Activity :: Look below for the line that has "ring dip: (424, 335)". Set down the lines from there through the line that has "index mcp: (449, 359)", exactly as written.

Dataset extract ::
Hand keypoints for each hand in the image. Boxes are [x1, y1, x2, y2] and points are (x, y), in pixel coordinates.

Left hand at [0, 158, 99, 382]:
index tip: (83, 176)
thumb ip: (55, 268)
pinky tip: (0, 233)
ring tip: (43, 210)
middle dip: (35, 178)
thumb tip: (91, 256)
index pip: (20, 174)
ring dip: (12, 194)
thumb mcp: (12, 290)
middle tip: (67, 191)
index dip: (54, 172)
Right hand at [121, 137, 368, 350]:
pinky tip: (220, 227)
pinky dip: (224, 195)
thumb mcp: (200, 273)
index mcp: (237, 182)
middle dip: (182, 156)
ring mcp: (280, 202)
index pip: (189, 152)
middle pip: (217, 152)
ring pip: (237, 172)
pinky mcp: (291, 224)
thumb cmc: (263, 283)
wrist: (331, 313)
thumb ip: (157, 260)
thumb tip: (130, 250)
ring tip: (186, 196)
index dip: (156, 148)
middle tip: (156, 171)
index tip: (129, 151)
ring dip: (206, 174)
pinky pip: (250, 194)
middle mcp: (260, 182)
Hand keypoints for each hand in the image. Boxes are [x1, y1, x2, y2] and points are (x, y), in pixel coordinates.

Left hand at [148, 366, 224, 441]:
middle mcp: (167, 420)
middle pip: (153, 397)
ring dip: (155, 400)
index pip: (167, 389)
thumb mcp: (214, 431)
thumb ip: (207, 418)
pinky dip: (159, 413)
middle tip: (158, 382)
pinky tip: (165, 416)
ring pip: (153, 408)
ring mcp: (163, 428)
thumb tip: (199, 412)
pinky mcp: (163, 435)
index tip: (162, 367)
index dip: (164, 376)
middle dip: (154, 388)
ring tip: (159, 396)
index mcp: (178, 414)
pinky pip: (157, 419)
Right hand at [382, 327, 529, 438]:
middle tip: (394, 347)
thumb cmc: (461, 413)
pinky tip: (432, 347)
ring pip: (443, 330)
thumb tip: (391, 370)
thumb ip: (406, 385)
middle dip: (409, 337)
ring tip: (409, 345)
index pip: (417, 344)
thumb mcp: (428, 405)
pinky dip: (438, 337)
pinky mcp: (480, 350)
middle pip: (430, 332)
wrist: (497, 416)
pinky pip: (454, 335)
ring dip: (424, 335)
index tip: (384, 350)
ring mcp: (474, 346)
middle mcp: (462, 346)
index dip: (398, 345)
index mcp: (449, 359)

---

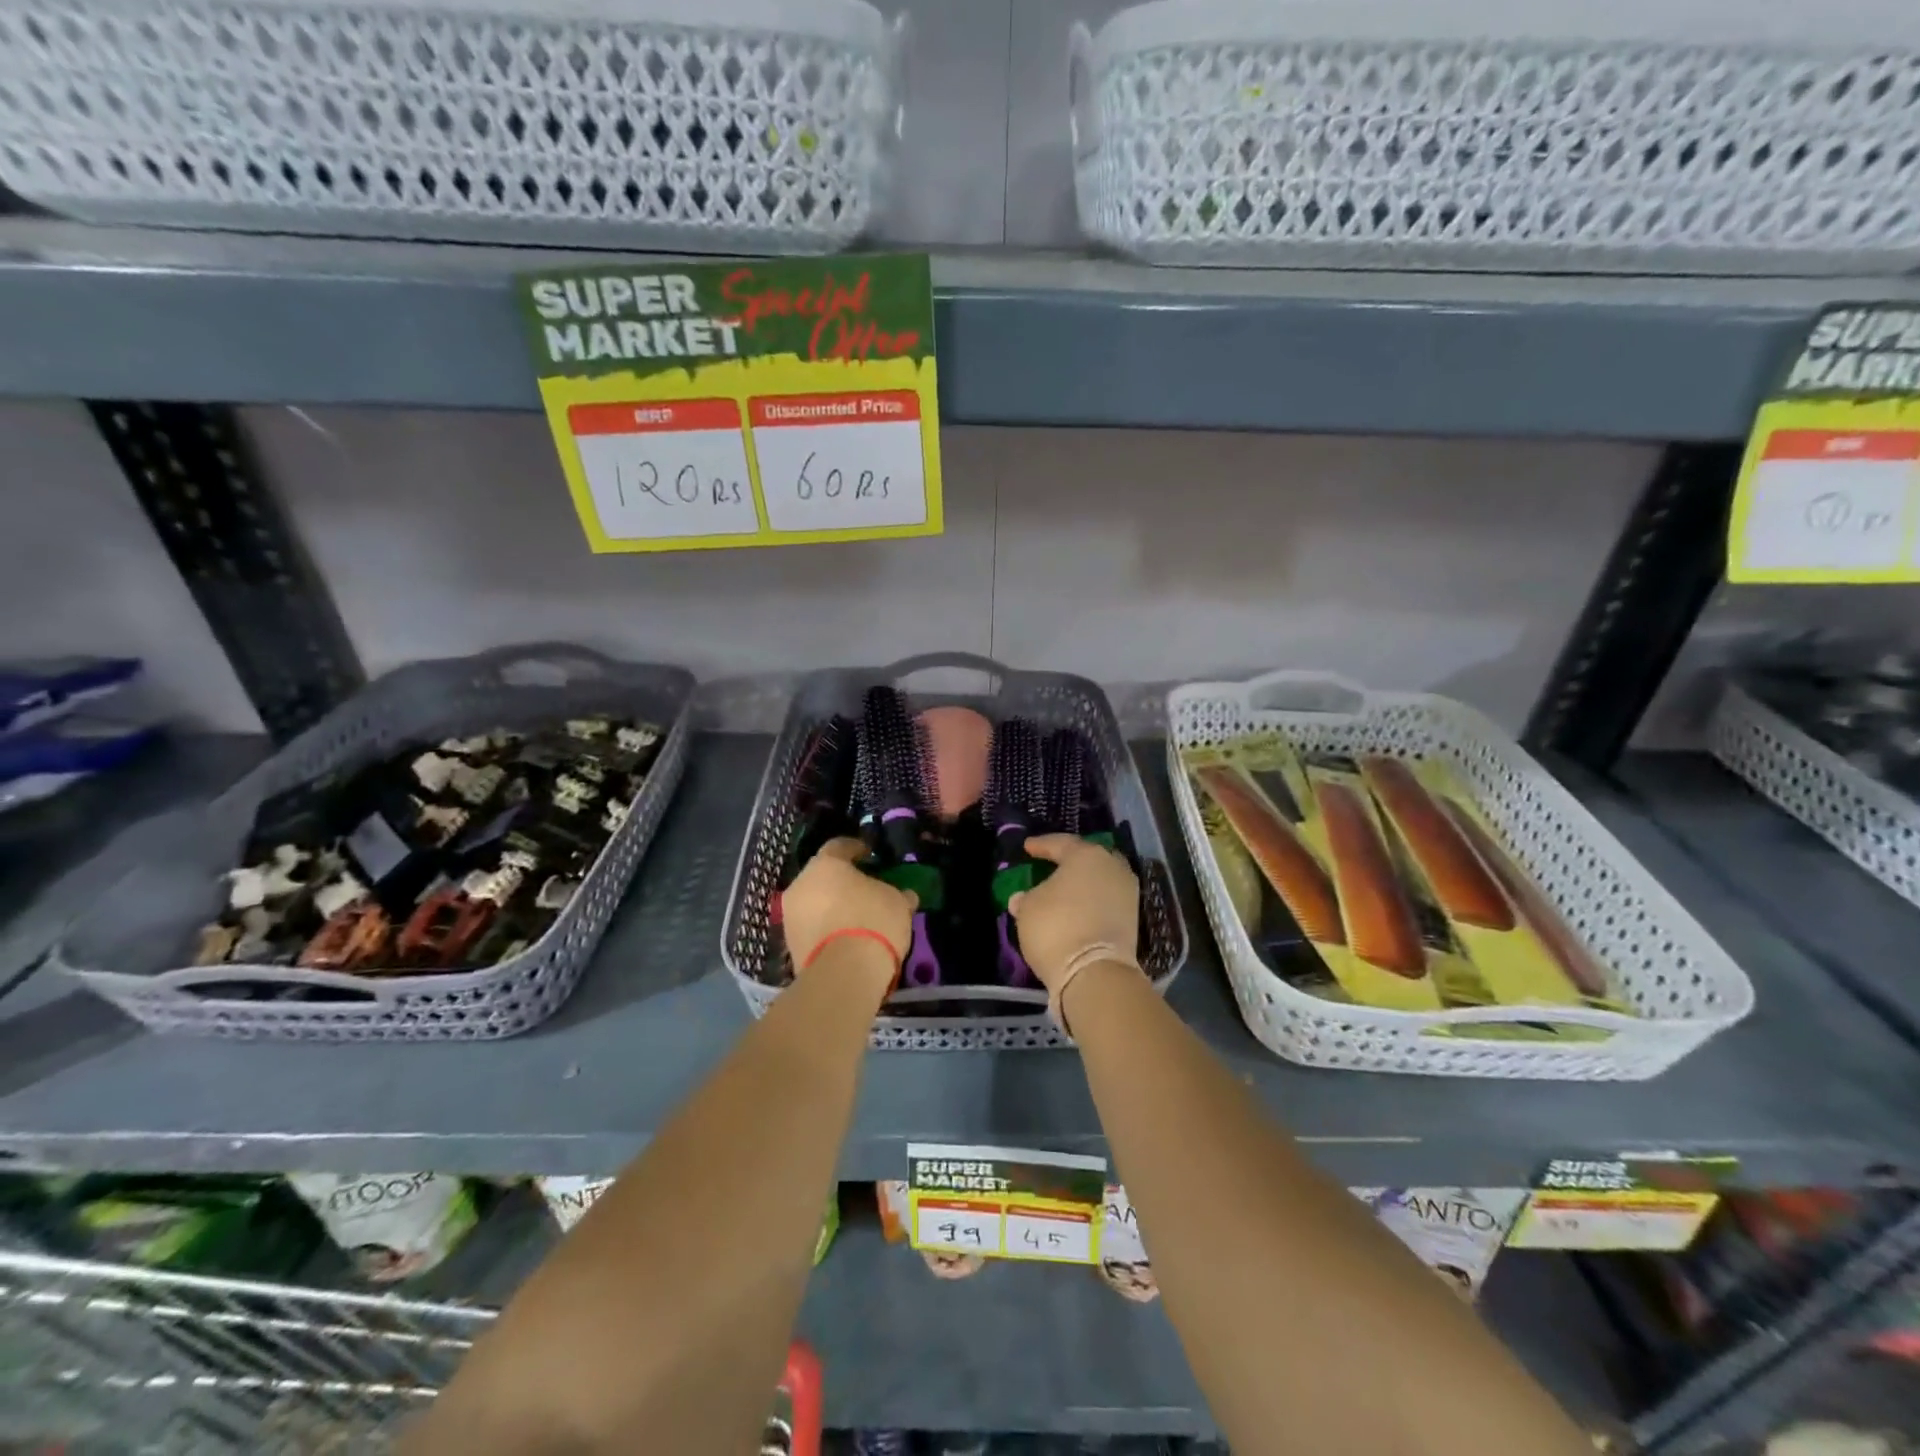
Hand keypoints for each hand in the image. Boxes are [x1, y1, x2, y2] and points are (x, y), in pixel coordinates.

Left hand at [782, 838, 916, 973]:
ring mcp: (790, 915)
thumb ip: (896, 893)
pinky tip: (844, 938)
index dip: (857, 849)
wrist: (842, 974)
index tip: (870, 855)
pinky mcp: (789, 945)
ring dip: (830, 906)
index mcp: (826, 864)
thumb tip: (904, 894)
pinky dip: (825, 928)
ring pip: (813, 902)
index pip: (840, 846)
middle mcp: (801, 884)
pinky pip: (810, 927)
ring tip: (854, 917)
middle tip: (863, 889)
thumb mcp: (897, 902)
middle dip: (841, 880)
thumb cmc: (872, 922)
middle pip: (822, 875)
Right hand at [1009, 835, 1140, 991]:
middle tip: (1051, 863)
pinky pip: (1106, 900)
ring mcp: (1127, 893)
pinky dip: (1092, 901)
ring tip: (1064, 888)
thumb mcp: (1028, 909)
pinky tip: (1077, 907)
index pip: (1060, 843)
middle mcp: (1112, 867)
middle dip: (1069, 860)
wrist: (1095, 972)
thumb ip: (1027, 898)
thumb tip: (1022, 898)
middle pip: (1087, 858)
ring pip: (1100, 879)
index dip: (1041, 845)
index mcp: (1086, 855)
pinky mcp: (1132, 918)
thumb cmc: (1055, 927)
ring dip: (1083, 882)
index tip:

Exercise solution ::
ring dip: (424, 335)
index tip: (384, 350)
ring mcp: (474, 346)
middle mcp: (462, 346)
index dip: (398, 345)
index mcp: (449, 359)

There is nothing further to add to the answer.